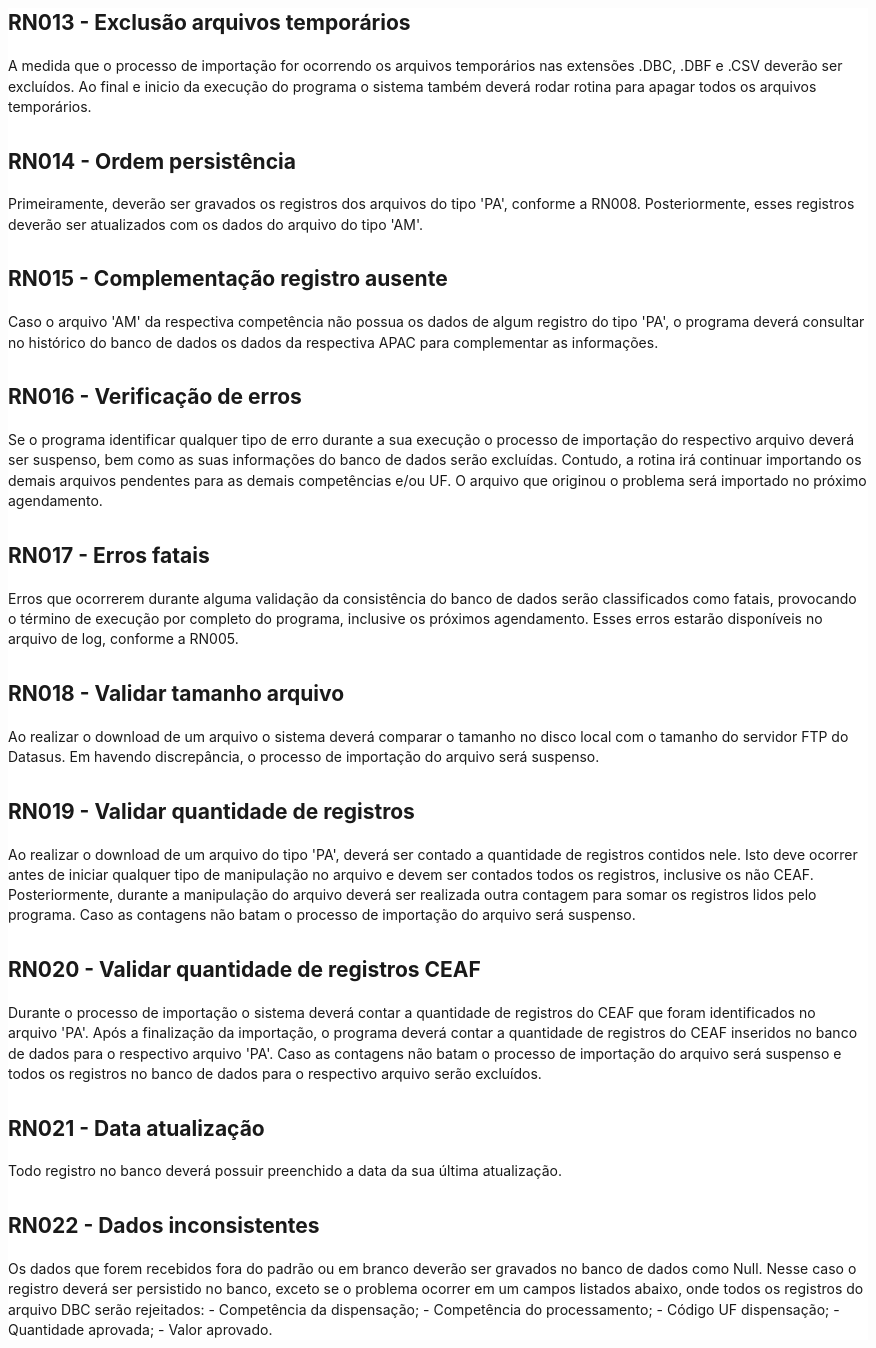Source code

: ## RN013 - Exclusão arquivos temporários
A medida que o processo de importação for ocorrendo os arquivos temporários nas extensões .DBC, .DBF e .CSV deverão ser excluídos. Ao final e inicio da execução do programa o sistema também deverá rodar rotina para apagar todos os arquivos temporários.
## RN014 - Ordem persistência
Primeiramente, deverão ser gravados os registros dos arquivos do tipo 'PA', conforme a RN008. Posteriormente, esses registros deverão ser atualizados com os dados do arquivo do tipo 'AM'.
## RN015 - Complementação registro ausente
Caso o arquivo 'AM' da respectiva competência não possua os dados de algum registro do tipo 'PA', o programa deverá consultar no histórico do banco de dados os dados da respectiva APAC para complementar as informações.
## RN016 - Verificação de erros
Se o programa identificar qualquer tipo de erro durante a sua execução o processo de importação do respectivo arquivo deverá ser suspenso, bem como as suas informações do banco de dados serão excluídas. Contudo, a rotina irá continuar importando os demais arquivos pendentes para as demais competências e/ou UF. O arquivo que originou o problema será importado no próximo agendamento. 
## RN017 - Erros fatais
Erros que ocorrerem durante alguma validação da consistência do banco de dados serão classificados como fatais, provocando o término de execução por completo do programa, inclusive os próximos agendamento. Esses erros estarão disponíveis no arquivo de log, conforme a RN005.
## RN018 - Validar tamanho arquivo
Ao realizar o download de um arquivo o sistema deverá comparar o tamanho no disco local com o tamanho do servidor FTP do Datasus. Em havendo discrepância, o processo de importação do arquivo será suspenso.
## RN019 - Validar quantidade de registros
Ao realizar o download de um arquivo do tipo 'PA', deverá ser contado a quantidade de registros contidos nele. Isto deve ocorrer antes de iniciar qualquer tipo de manipulação no arquivo e devem ser contados todos os registros, inclusive os não CEAF. Posteriormente, durante a manipulação do arquivo deverá ser realizada outra contagem para somar os registros lidos pelo programa. Caso as contagens não batam o processo de importação do arquivo será suspenso.
## RN020 - Validar quantidade de registros CEAF
Durante o processo de importação o sistema deverá contar a quantidade de registros do CEAF que foram identificados no arquivo 'PA'. Após a finalização da importação, o programa deverá contar a quantidade de registros do CEAF inseridos no banco de dados para o respectivo arquivo 'PA'. Caso as contagens não batam o processo de importação do arquivo será suspenso e todos os registros no banco de dados para o respectivo arquivo serão excluídos.
## RN021 - Data atualização
Todo registro no banco deverá possuir preenchido a data da sua última atualização.
## RN022 - Dados inconsistentes
Os dados que forem recebidos fora do padrão ou em branco deverão ser gravados no banco de dados como Null. Nesse caso o registro deverá ser persistido no banco, exceto se o problema ocorrer em um campos listados abaixo, onde todos os registros do arquivo DBC serão rejeitados:
    - Competência da dispensação;
    - Competência do processamento;
    - Código UF dispensação;
    - Quantidade aprovada;
    - Valor aprovado.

|---|

Copy out the preceding entries without a single change, leaving out the pictures.

Source code

: ## RN013 - Exclusão arquivos temporários
A medida que o processo de importação for ocorrendo os arquivos temporários nas extensões .DBC, .DBF e .CSV deverão ser excluídos. Ao final e inicio da execução do programa o sistema também deverá rodar rotina para apagar todos os arquivos temporários.
## RN014 - Ordem persistência
Primeiramente, deverão ser gravados os registros dos arquivos do tipo 'PA', conforme a RN008. Posteriormente, esses registros deverão ser atualizados com os dados do arquivo do tipo 'AM'.
## RN015 - Complementação registro ausente
Caso o arquivo 'AM' da respectiva competência não possua os dados de algum registro do tipo 'PA', o programa deverá consultar no histórico do banco de dados os dados da respectiva APAC para complementar as informações.
## RN016 - Verificação de erros
Se o programa identificar qualquer tipo de erro durante a sua execução o processo de importação do respectivo arquivo deverá ser suspenso, bem como as suas informações do banco de dados serão excluídas. Contudo, a rotina irá continuar importando os demais arquivos pendentes para as demais competências e/ou UF. O arquivo que originou o problema será importado no próximo agendamento. 
## RN017 - Erros fatais
Erros que ocorrerem durante alguma validação da consistência do banco de dados serão classificados como fatais, provocando o término de execução por completo do programa, inclusive os próximos agendamento. Esses erros estarão disponíveis no arquivo de log, conforme a RN005.
## RN018 - Validar tamanho arquivo
Ao realizar o download de um arquivo o sistema deverá comparar o tamanho no disco local com o tamanho do servidor FTP do Datasus. Em havendo discrepância, o processo de importação do arquivo será suspenso.
## RN019 - Validar quantidade de registros
Ao realizar o download de um arquivo do tipo 'PA', deverá ser contado a quantidade de registros contidos nele. Isto deve ocorrer antes de iniciar qualquer tipo de manipulação no arquivo e devem ser contados todos os registros, inclusive os não CEAF. Posteriormente, durante a manipulação do arquivo deverá ser realizada outra contagem para somar os registros lidos pelo programa. Caso as contagens não batam o processo de importação do arquivo será suspenso.
## RN020 - Validar quantidade de registros CEAF
Durante o processo de importação o sistema deverá contar a quantidade de registros do CEAF que foram identificados no arquivo 'PA'. Após a finalização da importação, o programa deverá contar a quantidade de registros do CEAF inseridos no banco de dados para o respectivo arquivo 'PA'. Caso as contagens não batam o processo de importação do arquivo será suspenso e todos os registros no banco de dados para o respectivo arquivo serão excluídos.
## RN021 - Data atualização
Todo registro no banco deverá possuir preenchido a data da sua última atualização.
## RN022 - Dados inconsistentes
Os dados que forem recebidos fora do padrão ou em branco deverão ser gravados no banco de dados como Null. Nesse caso o registro deverá ser persistido no banco, exceto se o problema ocorrer em um campos listados abaixo, onde todos os registros do arquivo DBC serão rejeitados:
    - Competência da dispensação;
    - Competência do processamento;
    - Código UF dispensação;
    - Quantidade aprovada;
    - Valor aprovado.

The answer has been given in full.